Your goal: Can you render every line of the records below as a JSON list of strings, one string per line with blank lines left out? Leave the pictures out of your answer.

Data for processing:
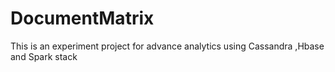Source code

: DocumentMatrix
==============
This is an experiment project for advance analytics  using Cassandra ,Hbase and Spark stack


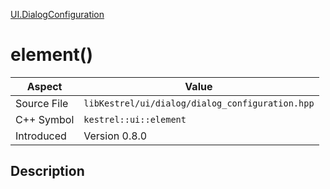 [UI.DialogConfiguration](index)
# element()
| Aspect | Value |
| --- | --- |
| Source File | `libKestrel/ui/dialog/dialog_configuration.hpp` |
| C++ Symbol | `kestrel::ui::element` |
| Introduced | Version 0.8.0 |
## Description


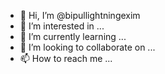 - 👋 Hi, I’m @bipullightningexim
- 👀 I’m interested in ...
- 🌱 I’m currently learning ...
- 💞️ I’m looking to collaborate on ...
- 📫 How to reach me ...

<!---
bipullightningexim/bipullightningexim is a ✨ special ✨ repository because its `README.md` (this file) appears on your GitHub profile.
You can click the Preview link to take a look at your changes.
--->
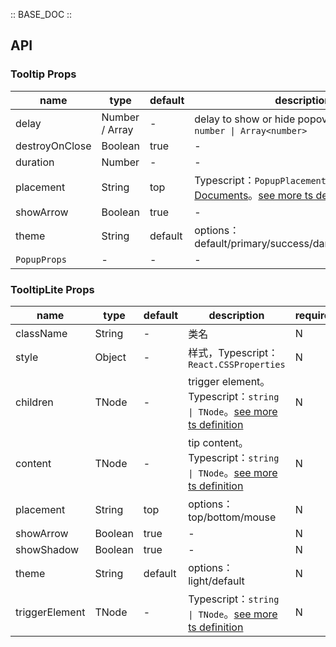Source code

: :: BASE_DOC ::

## API
### Tooltip Props

name | type | default | description | required
-- | -- | -- | -- | --
delay | Number / Array | - | delay to show or hide popover。Typescript：`number \| Array<number>` | N
destroyOnClose | Boolean | true | \- | N
duration | Number | - | \- | N
placement | String | top | Typescript：`PopupPlacement`，[Popup API Documents](./popup?tab=api)。[see more ts definition](https://github.com/Tencent/tdesign-react/blob/develop/src/tooltip/type.ts) | N
showArrow | Boolean | true | \- | N
theme | String | default | options：default/primary/success/danger/warning/light | N
`PopupProps` | \- | - | \- | N

### TooltipLite Props

name | type | default | description | required
-- | -- | -- | -- | --
className | String | - | 类名 | N
style | Object | - | 样式，Typescript：`React.CSSProperties` | N
children | TNode | - | trigger element。Typescript：`string \| TNode`。[see more ts definition](https://github.com/Tencent/tdesign-react/blob/develop/src/common.ts) | N
content | TNode | - | tip content。Typescript：`string \| TNode`。[see more ts definition](https://github.com/Tencent/tdesign-react/blob/develop/src/common.ts) | N
placement | String | top | options：top/bottom/mouse | N
showArrow | Boolean | true | \- | N
showShadow | Boolean | true | \- | N
theme | String | default | options：light/default | N
triggerElement | TNode | - | Typescript：`string \| TNode`。[see more ts definition](https://github.com/Tencent/tdesign-react/blob/develop/src/common.ts) | N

Expected answer:
[
  "Source code",
  ": DocumentMatrix",
  "==============",
  "This is an experiment project for advance analytics  using Cassandra ,Hbase and Spark stack",
  " [UI.DialogConfiguration](index)",
  "# element()",
  "| Aspect | Value |",
  "| --- | --- |",
  "| Source File | `libKestrel/ui/dialog/dialog_configuration.hpp` |",
  "| C++ Symbol | `kestrel::ui::element` |",
  "| Introduced | Version 0.8.0 |",
  "## Description",
  " - 👋 Hi, I’m @bipullightningexim",
  "- 👀 I’m interested in ...",
  "- 🌱 I’m currently learning ...",
  "- 💞️ I’m looking to collaborate on ...",
  "- 📫 How to reach me ...",
  "<!---",
  "bipullightningexim/bipullightningexim is a ✨ special ✨ repository because its `README.md` (this file) appears on your GitHub profile.",
  "You can click the Preview link to take a look at your changes.",
  "--->",
  "Source code",
  ": :: BASE_DOC ::",
  "## API",
  "### Tooltip Props",
  "name | type | default | description | required",
  "-- | -- | -- | -- | --",
  "delay | Number / Array | - | delay to show or hide popover。Typescript：`number \\| Array<number>` | N",
  "destroyOnClose | Boolean | true | \\- | N",
  "duration | Number | - | \\- | N",
  "placement | String | top | Typescript：`PopupPlacement`，[Popup API Documents](./popup?tab=api)。[see more ts definition](https://github.com/Tencent/tdesign-react/blob/develop/src/tooltip/type.ts) | N",
  "showArrow | Boolean | true | \\- | N",
  "theme | String | default | options：default/primary/success/danger/warning/light | N",
  "`PopupProps` | \\- | - | \\- | N",
  "### TooltipLite Props",
  "name | type | default | description | required",
  "-- | -- | -- | -- | --",
  "className | String | - | 类名 | N",
  "style | Object | - | 样式，Typescript：`React.CSSProperties` | N",
  "children | TNode | - | trigger element。Typescript：`string \\| TNode`。[see more ts definition](https://github.com/Tencent/tdesign-react/blob/develop/src/common.ts) | N",
  "content | TNode | - | tip content。Typescript：`string \\| TNode`。[see more ts definition](https://github.com/Tencent/tdesign-react/blob/develop/src/common.ts) | N",
  "placement | String | top | options：top/bottom/mouse | N",
  "showArrow | Boolean | true | \\- | N",
  "showShadow | Boolean | true | \\- | N",
  "theme | String | default | options：light/default | N",
  "triggerElement | TNode | - | Typescript：`string \\| TNode`。[see more ts definition](https://github.com/Tencent/tdesign-react/blob/develop/src/common.ts) | N"
]